Before shipping the goods overseas, you want assurance as an exporter that you will get paid. To give this assurance to the exporter, the buyer goes to his or her bank and establishes a letter of credit. This letter of credit is then submitted to the exporter’s bank to validate its credibility. Once the bank confirms it, the exporter can ship his products with the assurance that the payment will be made. When all terms of the agreement are met, the exporter’s bank collects the letter of credit and transfers the amount to the exporter’s account.

Documents have to be presented for the payment

Before getting paid for the order, the exporter has to submit the documents to the exporter’s bank that will verify that the order has been filled and shipped to the importer. These documents are then sent to the importer’s bank that issued the letter of credit and after verifying the documents with the importer, the bank transfers the money to the exporter’s bank that is then paid out to the exporter’s business. An exporter can only claim the letter of credit payment once the export and shipping documents are verified and sent to the seller. 


Discounting the letter of credit

Letter of credit discounting or cheap letter of credit means an exporter can ask for the letter of credit payment in advance from the exporter’s bank before the shipping document verification process is complete. The term discount is used because the exporter does not receive the full payment of the exported goods. A certain percentage of the total amount is deducted by the bank as a processing fee for paying the amount before meeting the agreed terms as mentioned in the sales agreement. 

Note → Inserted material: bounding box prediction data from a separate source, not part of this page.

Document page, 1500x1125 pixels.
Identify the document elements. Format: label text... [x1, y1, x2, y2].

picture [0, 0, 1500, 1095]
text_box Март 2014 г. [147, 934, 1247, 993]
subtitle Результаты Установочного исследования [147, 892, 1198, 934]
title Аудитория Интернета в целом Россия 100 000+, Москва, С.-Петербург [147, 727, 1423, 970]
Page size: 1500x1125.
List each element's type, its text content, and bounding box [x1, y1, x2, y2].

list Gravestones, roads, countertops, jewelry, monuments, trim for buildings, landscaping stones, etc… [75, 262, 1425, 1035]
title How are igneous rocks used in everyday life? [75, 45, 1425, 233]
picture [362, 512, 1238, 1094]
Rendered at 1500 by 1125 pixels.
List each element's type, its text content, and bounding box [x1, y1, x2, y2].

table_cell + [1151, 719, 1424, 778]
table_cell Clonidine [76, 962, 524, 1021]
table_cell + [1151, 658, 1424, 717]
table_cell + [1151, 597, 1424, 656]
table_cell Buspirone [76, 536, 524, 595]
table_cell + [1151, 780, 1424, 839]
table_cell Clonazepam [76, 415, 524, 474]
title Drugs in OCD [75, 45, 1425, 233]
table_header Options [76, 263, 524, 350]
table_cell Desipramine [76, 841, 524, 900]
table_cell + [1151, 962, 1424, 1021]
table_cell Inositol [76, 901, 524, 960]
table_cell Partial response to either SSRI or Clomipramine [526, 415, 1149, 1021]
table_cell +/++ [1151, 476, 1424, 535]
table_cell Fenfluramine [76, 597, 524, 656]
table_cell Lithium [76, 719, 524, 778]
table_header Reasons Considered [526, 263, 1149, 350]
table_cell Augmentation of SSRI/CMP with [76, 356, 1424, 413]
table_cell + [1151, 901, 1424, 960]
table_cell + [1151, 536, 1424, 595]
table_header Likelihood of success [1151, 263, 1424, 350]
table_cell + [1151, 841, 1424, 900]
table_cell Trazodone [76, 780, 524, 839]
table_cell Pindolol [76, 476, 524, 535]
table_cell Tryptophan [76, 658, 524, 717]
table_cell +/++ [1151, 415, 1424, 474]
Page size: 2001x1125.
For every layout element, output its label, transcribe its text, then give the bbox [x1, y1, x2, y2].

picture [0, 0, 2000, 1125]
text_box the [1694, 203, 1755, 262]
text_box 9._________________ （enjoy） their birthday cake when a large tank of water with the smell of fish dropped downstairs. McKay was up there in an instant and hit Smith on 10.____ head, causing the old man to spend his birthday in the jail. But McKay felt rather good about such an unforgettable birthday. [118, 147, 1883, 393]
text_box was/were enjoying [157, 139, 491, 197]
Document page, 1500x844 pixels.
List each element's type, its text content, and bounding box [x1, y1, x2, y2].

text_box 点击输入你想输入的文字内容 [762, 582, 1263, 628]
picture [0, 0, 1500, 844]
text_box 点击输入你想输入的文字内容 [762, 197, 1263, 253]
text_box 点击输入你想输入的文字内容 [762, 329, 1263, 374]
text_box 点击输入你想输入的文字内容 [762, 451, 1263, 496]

LC discounting speeds up cash flow

There are various ways in which letter of credit discounting can benefit the export business. For instance, it will take some time to prepare the goods and ship them after receiving an order. During this period, funds will be required to continue the production and ensure that the order gets delivered within the agreed period. By letter of credit discounting, the exporter can get the funds available immediately and use them to continue production. Letter of credit discounting is also done when the importer requires more time to pay.